E’ partito solo pochi giorni fa, il 19 agosto 2019 a Casoria  il capitolo generale delle Suore vittime espiatrici di Gesù Sacramentato. Si tratta della triennale verifica che l’istituto effettua in base alla programmazione del sessennio, iniziato nel 2016.

L ‘evento è stato presieduto da madre Carla Di Meo, superiora generale, e vede la partecipazione di 25 capitolari in rappresentanza delle 250 suore che attualmente costituiscono l’istituto provenienti da vari paesi tra cui anche Indonesia e Filippine.

Il moderatore eletto è stato padre Antonio Rungi, passionista, delegato arcivescovile per la vita consacrata dell’arcidiocesi di Gaeta e già provinciale dei Passionisti del Basso Lazio e Campania.

Nel primo giorno di lavoro sono state ascoltate le relazioni della Madre Generale sullo stato attuale dell’ istituto e le relazioni dei vari settori della vita comunitaria, formativa, di apostolato e di economia.

- Quesito
Come prosegue il resoconto sul capitolo generale delle Suore vittime espiatrici di Gesù Sacramentato? Scrivine il seguito a partire dall'ultima frase riportata. Le registrazioni sono materiale a sé, distinto dal resoconto.

- Dati registrati

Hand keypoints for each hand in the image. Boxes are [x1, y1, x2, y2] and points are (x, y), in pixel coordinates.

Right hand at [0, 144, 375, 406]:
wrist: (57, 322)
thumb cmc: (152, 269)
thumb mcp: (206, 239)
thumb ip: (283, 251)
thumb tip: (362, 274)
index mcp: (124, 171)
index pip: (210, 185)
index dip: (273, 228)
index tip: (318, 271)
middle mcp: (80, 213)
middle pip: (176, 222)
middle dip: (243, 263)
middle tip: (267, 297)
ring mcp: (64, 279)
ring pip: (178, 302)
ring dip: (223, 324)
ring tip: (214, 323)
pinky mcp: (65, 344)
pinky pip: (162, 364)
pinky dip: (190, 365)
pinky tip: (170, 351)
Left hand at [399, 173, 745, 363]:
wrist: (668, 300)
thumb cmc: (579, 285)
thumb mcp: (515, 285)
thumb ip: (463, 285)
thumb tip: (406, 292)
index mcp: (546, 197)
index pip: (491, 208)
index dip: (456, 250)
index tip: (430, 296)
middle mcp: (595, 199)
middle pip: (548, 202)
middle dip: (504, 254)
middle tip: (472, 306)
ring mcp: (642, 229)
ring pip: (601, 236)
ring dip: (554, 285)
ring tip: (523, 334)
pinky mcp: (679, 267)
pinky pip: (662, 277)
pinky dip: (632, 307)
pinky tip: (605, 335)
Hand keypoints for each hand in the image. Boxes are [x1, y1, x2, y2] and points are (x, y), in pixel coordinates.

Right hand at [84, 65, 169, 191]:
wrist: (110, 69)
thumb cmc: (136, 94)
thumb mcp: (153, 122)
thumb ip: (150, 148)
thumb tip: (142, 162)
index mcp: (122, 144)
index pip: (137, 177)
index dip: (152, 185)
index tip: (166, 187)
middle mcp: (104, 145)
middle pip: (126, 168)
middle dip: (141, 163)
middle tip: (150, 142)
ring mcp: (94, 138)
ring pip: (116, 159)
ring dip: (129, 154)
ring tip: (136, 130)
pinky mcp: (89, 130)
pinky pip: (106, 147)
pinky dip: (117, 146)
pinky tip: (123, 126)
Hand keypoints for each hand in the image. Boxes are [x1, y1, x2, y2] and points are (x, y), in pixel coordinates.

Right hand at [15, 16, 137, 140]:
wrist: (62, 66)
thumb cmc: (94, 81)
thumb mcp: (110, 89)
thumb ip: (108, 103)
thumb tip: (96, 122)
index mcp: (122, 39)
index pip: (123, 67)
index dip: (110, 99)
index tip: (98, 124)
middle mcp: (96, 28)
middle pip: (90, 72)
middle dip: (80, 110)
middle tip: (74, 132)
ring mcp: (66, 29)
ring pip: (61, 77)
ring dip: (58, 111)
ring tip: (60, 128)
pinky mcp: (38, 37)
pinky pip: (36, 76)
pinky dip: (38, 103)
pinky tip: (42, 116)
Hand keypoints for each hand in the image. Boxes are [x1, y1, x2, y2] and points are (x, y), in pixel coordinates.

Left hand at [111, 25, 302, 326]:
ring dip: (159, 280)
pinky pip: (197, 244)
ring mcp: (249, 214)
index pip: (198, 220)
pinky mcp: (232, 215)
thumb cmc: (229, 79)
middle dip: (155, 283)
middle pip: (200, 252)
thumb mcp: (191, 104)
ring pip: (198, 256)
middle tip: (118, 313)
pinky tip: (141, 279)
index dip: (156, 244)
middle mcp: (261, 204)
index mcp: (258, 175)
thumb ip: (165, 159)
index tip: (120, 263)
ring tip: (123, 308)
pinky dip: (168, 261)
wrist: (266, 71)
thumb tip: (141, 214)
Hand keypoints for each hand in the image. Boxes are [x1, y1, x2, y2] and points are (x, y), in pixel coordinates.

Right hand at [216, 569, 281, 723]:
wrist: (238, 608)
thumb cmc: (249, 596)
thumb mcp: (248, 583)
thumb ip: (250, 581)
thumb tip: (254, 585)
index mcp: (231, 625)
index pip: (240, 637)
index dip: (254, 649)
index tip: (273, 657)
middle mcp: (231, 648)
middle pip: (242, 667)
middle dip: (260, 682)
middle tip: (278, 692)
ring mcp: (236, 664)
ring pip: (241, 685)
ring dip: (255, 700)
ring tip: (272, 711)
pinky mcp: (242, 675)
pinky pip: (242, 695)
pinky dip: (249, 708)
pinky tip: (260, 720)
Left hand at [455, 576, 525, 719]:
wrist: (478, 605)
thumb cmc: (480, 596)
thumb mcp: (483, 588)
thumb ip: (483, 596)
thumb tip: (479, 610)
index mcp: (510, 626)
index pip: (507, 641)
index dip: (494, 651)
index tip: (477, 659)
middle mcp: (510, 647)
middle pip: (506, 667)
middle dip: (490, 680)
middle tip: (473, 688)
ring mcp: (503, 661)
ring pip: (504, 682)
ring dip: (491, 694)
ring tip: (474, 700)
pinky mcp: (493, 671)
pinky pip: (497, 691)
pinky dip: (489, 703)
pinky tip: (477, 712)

- Risposta
Nei giorni a seguire ci sono stati alcuni interventi come quello delle suore di Genova che vogliono aggregarsi all’istituto Brando per poi proseguire con i lavori di gruppo e i laboratori fino ad arrivare alla conclusione con un documento ufficiale il 21 agosto 2019.

Tema portante del capitolo è stato “l’identità della suora oggi”.

A questo appuntamento triennale di verifica, le suore si erano preparate con vari corsi di esercizi spirituali, tenuti a Roma, a Casoria e a Mugnano.

Ricordiamo che il capitolo rappresenta un organo collegiale importantissimo per gli Istituti Religiosi che risponde solo al ‘Consiglio Superiore ‘.